Required work:
Would you please restate all of the data exactly?

Data excerpt:
=== Begin Enclosure ===

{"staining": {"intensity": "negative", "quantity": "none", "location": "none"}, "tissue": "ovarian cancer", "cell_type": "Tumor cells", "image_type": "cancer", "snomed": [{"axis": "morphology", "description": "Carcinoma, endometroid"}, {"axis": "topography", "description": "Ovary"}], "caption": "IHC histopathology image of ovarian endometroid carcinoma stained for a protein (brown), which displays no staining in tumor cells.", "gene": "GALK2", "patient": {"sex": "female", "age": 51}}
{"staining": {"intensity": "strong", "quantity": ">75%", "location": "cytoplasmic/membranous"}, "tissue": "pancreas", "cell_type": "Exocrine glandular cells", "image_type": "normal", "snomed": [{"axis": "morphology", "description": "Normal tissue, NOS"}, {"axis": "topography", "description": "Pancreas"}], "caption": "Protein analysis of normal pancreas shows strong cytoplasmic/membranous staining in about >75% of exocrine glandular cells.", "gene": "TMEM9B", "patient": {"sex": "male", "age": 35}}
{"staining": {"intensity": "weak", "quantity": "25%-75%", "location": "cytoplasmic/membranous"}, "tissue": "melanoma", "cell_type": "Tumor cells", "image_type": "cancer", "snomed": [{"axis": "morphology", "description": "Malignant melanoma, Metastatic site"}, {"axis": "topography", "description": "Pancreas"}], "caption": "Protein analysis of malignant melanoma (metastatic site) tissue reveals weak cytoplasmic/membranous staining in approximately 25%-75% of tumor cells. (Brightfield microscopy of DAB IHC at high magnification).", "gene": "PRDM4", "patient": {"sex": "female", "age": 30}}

=== End Enclosure ===

Answer box:
{"staining": {"intensity": "negative", "quantity": "none", "location": "none"}, "tissue": "ovarian cancer", "cell_type": "Tumor cells", "image_type": "cancer", "snomed": [{"axis": "morphology", "description": "Carcinoma, endometroid"}, {"axis": "topography", "description": "Ovary"}], "caption": "IHC histopathology image of ovarian endometroid carcinoma stained for a protein (brown), which displays no staining in tumor cells.", "gene": "GALK2", "patient": {"sex": "female", "age": 51}}
{"staining": {"intensity": "strong", "quantity": ">75%", "location": "cytoplasmic/membranous"}, "tissue": "pancreas", "cell_type": "Exocrine glandular cells", "image_type": "normal", "snomed": [{"axis": "morphology", "description": "Normal tissue, NOS"}, {"axis": "topography", "description": "Pancreas"}], "caption": "Protein analysis of normal pancreas shows strong cytoplasmic/membranous staining in about >75% of exocrine glandular cells.", "gene": "TMEM9B", "patient": {"sex": "male", "age": 35}}
{"staining": {"intensity": "weak", "quantity": "25%-75%", "location": "cytoplasmic/membranous"}, "tissue": "melanoma", "cell_type": "Tumor cells", "image_type": "cancer", "snomed": [{"axis": "morphology", "description": "Malignant melanoma, Metastatic site"}, {"axis": "topography", "description": "Pancreas"}], "caption": "Protein analysis of malignant melanoma (metastatic site) tissue reveals weak cytoplasmic/membranous staining in approximately 25%-75% of tumor cells. (Brightfield microscopy of DAB IHC at high magnification).", "gene": "PRDM4", "patient": {"sex": "female", "age": 30}}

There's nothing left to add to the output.